A wonderful family and friends from Utah got caught between two vicious drug cartels, who were shooting at each other, with the result being many great American people killed, including young children, and some missing. If Mexico needs or requests help in cleaning out these.....— Donald J. Trump (@realDonaldTrump) November 5, 2019
....monsters, the United States stands ready, willing & able to get involved and do the job quickly and effectively. The great new President of Mexico has made this a big issue, but the cartels have become so large and powerful that you sometimes need an army to defeat an army!— Donald J. Trump (@realDonaldTrump) November 5, 2019
This is the time for Mexico, with the help of the United States, to wage WAR on the drug cartels and wipe them off the face of the earth. We merely await a call from your great new president!— Donald J. Trump (@realDonaldTrump) November 5, 2019
Update 8:50 a.m. EST Nov. 5: Mexican officials confirmed Tuesday that at least 3 women and 6 children have been killed in an attack by cartel gunmen in northern Mexico, according to The Associated Press.

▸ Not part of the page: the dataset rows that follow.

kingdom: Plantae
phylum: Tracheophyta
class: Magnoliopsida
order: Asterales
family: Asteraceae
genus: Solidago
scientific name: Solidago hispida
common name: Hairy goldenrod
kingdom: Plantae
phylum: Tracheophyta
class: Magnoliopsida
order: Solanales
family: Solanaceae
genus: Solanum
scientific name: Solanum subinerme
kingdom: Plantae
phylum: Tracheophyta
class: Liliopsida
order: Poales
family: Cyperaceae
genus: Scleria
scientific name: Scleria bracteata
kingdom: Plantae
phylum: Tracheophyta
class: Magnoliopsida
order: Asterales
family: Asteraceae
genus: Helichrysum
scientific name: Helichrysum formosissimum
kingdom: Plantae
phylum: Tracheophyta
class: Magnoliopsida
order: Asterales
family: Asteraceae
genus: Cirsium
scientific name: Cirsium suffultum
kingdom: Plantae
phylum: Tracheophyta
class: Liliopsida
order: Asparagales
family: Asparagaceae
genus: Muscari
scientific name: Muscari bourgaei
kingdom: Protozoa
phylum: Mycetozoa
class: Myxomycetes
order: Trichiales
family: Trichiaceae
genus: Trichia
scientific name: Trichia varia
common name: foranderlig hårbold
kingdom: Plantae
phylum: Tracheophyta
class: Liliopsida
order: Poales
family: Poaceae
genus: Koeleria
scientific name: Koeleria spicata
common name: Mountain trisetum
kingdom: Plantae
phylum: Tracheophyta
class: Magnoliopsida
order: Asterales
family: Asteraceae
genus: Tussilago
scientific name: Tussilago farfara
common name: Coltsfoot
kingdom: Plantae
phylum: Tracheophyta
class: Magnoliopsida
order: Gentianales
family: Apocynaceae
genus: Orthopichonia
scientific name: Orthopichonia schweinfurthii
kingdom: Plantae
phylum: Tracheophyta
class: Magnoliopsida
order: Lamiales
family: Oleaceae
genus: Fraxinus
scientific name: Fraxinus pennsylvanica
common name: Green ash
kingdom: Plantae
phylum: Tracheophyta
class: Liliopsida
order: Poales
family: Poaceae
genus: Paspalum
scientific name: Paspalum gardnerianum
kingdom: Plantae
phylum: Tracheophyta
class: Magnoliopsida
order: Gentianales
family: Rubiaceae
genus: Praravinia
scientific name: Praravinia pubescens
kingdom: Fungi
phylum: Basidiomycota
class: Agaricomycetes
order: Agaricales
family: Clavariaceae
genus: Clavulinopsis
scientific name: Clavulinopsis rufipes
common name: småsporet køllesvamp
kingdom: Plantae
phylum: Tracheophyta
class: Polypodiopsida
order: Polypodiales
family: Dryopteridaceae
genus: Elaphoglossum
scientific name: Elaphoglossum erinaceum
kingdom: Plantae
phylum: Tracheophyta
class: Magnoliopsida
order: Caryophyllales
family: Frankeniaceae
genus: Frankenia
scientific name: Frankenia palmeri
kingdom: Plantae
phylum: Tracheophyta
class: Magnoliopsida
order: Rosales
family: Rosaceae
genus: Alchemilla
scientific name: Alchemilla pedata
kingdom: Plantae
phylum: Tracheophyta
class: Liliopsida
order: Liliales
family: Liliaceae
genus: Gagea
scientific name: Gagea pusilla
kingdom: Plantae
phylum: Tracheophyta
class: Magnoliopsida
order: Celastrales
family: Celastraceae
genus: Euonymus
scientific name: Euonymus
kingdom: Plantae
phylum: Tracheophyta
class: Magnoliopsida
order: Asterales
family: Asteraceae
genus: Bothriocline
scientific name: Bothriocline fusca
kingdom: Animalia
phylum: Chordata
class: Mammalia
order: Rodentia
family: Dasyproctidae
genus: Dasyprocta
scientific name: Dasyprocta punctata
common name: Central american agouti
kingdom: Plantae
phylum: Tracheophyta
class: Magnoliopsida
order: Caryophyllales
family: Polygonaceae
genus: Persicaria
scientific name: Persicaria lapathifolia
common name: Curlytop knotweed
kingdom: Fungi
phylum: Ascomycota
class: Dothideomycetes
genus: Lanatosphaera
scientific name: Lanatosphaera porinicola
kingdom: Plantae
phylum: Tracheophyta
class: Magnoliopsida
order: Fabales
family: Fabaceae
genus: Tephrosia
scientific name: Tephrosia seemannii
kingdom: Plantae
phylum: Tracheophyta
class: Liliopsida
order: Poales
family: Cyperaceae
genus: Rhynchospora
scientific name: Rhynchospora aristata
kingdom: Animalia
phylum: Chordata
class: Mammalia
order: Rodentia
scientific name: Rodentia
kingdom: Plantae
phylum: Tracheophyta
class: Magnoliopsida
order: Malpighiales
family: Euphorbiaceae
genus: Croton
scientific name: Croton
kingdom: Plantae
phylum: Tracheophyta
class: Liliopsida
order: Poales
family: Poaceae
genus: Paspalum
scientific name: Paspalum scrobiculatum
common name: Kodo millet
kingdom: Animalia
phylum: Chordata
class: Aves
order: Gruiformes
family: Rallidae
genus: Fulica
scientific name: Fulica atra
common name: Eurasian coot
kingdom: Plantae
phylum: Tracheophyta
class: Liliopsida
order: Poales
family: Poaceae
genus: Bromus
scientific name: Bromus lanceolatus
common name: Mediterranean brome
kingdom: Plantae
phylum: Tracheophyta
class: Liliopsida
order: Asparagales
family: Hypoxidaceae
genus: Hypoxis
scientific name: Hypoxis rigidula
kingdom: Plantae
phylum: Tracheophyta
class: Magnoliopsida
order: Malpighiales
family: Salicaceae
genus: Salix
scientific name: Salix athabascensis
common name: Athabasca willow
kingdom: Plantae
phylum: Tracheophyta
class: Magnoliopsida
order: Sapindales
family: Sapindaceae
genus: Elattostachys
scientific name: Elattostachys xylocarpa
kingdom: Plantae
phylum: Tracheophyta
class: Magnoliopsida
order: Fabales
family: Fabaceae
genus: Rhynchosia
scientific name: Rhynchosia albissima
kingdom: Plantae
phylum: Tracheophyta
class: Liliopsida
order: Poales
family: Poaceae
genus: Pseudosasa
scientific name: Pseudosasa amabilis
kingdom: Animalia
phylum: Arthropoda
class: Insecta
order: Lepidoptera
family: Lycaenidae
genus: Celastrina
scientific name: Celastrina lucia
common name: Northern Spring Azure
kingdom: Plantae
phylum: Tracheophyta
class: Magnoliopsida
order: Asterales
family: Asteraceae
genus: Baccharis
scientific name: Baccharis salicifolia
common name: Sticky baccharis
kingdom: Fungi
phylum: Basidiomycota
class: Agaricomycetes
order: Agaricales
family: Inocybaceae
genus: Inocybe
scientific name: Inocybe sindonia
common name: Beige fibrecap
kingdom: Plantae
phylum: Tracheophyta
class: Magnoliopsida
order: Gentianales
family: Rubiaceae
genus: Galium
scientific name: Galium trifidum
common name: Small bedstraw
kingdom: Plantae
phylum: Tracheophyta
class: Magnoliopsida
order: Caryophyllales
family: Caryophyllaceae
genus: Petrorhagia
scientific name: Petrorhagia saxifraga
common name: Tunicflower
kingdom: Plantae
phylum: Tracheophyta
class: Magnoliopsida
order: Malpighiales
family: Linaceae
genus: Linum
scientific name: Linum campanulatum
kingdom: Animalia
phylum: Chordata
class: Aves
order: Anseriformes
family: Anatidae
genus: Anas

Members of the LeBaron family previously told Reuters that nine relatives were killed in the attack, which happened Monday on a dirt road between the states of Chihuahua and Sonora. The victims belonged to a break-away Mormon community which settled decades earlier in northern Mexico, Reuters reported.
Security Secretary Alfonso Durazo said Tuesday the gunmen may have mistaken the group's large SUVs for rival gangs. He said six children were wounded in the attack, and five have been transferred to hospitals in Phoenix, Arizona.
Original report: According to The Associated Press, Rhonita Maria LeBaron and her four children, including 6-month-old twins, of Mexico's Sonora state, were in one of three vehicles traveling from the Mormon community of La Mora when they were killed in an attack by possible members of a drug cartel, family member Julian LeBaron said.
A second family member, Jhon LeBaron, said two other women, including his aunt, also died in the attack, the AP reported. Six children survived, he claimed.
One "burned-out" vehicle was found with human remains – presumably those of Rhonita LeBaron and her children – inside, an unnamed relative told the AP. The other two vehicles are still missing, according to the news agency.
The border states of Sonora and neighboring Chihuahua said they were investigating the incident but did not specify how many people were killed or missing, Reuters reported.
The Associated Press contributed to this report.